Nickols plans to launch a community composting program for people to bring their kitchen scraps to create compost to decreases the waste stream. “If I can turn the community’s food scraps and horse manure into food, then we’ve helped to close the cycle in a full way that provides food for members in our community that are left behind," he notes.

Historic Preservation Offers a Window to McKinney’s Past

Historic preservation is promoted by academic leaders and environmental groups as a tool for building sustainable communities. Preservation uses existing materials and infrastructure while reducing waste and preserves the historic character of older towns.

Chestnut Square Historic Village, located a block from McKinney’s historic downtown square, is overseen by The Heritage Guild of Collin County. It preserves and maintains 10 buildings, the oldest dating to 1854. The buildings include period artifacts showing how people lived in Collin County from 1854 through 1940. “We do what we can to support our community members and get them interested in history,” emphasizes tour manager Jamie Seibert. “We really try to connect our current residents with our past residents.”

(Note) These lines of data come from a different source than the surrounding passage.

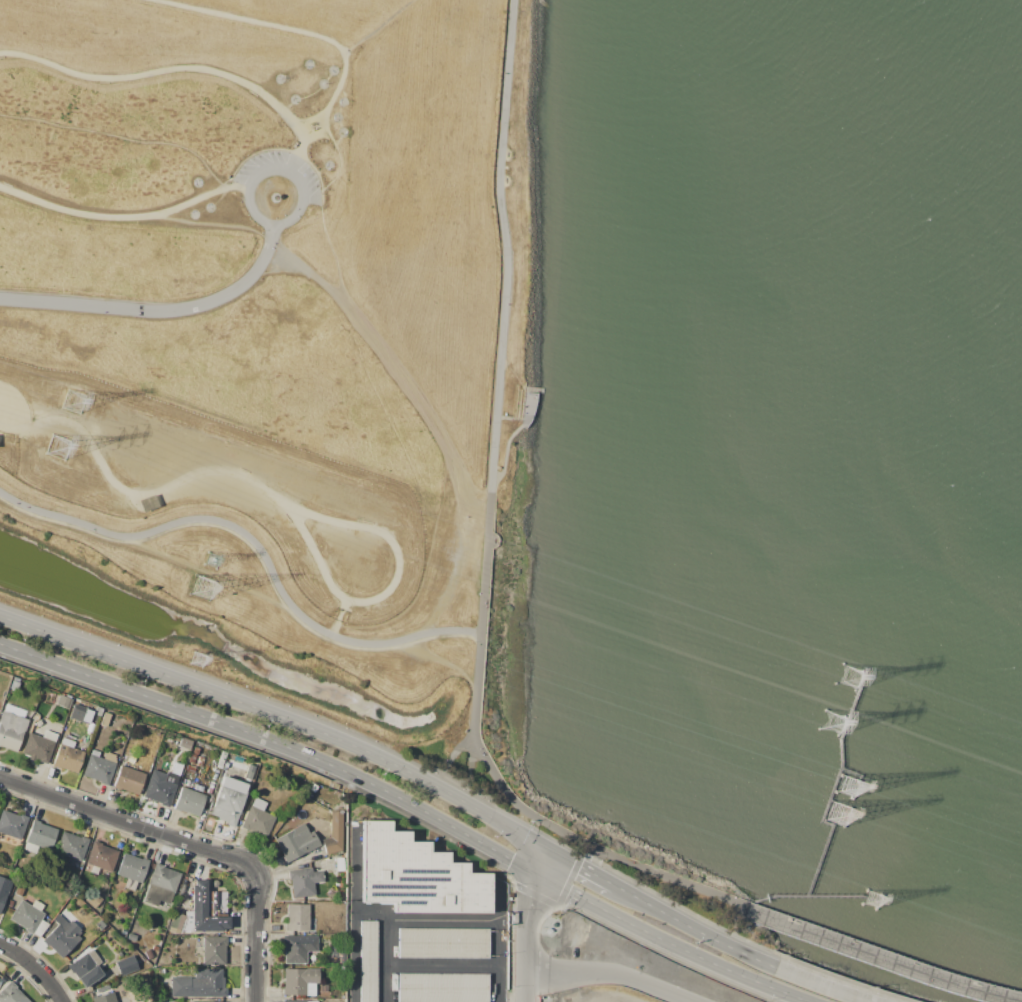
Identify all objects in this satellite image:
road: (545, 3)
road: (377, 26)
road: (301, 32)
road: (55, 67)
road: (325, 68)
road: (236, 81)
road: (337, 115)
road: (323, 123)
road: (313, 135)
road: (120, 137)
road: (338, 161)
road: (277, 172)
road: (126, 217)
road: (210, 224)
road: (330, 247)
road: (156, 309)
park: (272, 334)
road: (403, 379)
power tower: (76, 403)
road: (509, 418)
road: (514, 430)
power tower: (62, 452)
road: (485, 536)
road: (256, 547)
power tower: (212, 565)
power tower: (201, 595)
power tower: (201, 661)
power tower: (854, 678)
road: (282, 717)
power tower: (832, 719)
building: (11, 730)
road: (277, 743)
building: (38, 748)
building: (68, 757)
road: (449, 759)
building: (99, 769)
road: (466, 769)
building: (129, 779)
pier: (831, 786)
power tower: (852, 789)
building: (159, 790)
building: (229, 800)
building: (189, 801)
power tower: (843, 817)
building: (258, 818)
building: (12, 824)
building: (334, 833)
building: (39, 837)
road: (557, 841)
building: (297, 842)
road: (188, 843)
building: (71, 846)
building: (101, 857)
building: (132, 868)
road: (585, 868)
building: (416, 875)
road: (570, 881)
building: (304, 882)
building: (161, 885)
road: (516, 886)
building: (3, 889)
pier: (802, 895)
road: (539, 897)
building: (92, 900)
power tower: (876, 903)
road: (681, 905)
building: (208, 909)
building: (26, 916)
building: (297, 918)
road: (440, 919)
building: (175, 922)
road: (526, 923)
road: (697, 930)
road: (513, 936)
building: (62, 937)
road: (632, 940)
road: (671, 942)
building: (442, 943)
building: (298, 948)
building: (214, 950)
road: (880, 959)
building: (367, 962)
road: (440, 965)
building: (126, 966)
road: (36, 967)
building: (86, 968)
road: (611, 973)
road: (847, 980)
building: (300, 981)
building: (199, 984)
road: (823, 985)
road: (535, 986)
building: (442, 988)
building: (12, 994)
building: (104, 998)
road: (511, 1000)
building: (207, 1001)
building: (295, 1001)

The organization hosts several exhibits throughout the year, such as a recent women’s fashion exhibit reflecting specific decades and a military exhibit showcasing past military patrons of McKinney throughout different wars. Events free to the community include the recent Easter Egg Hunt. The McKinney Farmers Market is held on the Chestnut Square grounds from 8 a.m. to noon each Saturday.

Chestnut Square hosts Public Village Tours twice per week, as well as school groups by reservation. Students can learn about history and how residents, not just in McKinney, but throughout Texas, lived. Chestnut Square uses a large number of volunteer docents, curators and people that tend the gardens on the grounds and perform housekeeping and maintenance tasks. Seibert emphasizes that volunteers are the backbone of Chestnut Square. The organization has many furnishings and clothing pieces donated by families in McKinney. “It really was a community effort to make the Village what it is now,” advises Seibert.

Chestnut Square is part of a larger history, arts and culture scene in McKinney. The  Heard-Craig Center of the Arts promotes fine arts through exhibits and education while preserving the historic properties of McKinney’s Heard and Craig families. The Collin County Historical Museum, located in a former post office building constructed in 1911, holds myriad artifacts of McKinney’s past and a free virtual museum.

A dedication to sustainable lifestyles, green space and uplifting community proves McKinney is committed to creating a sustainable city well into the future.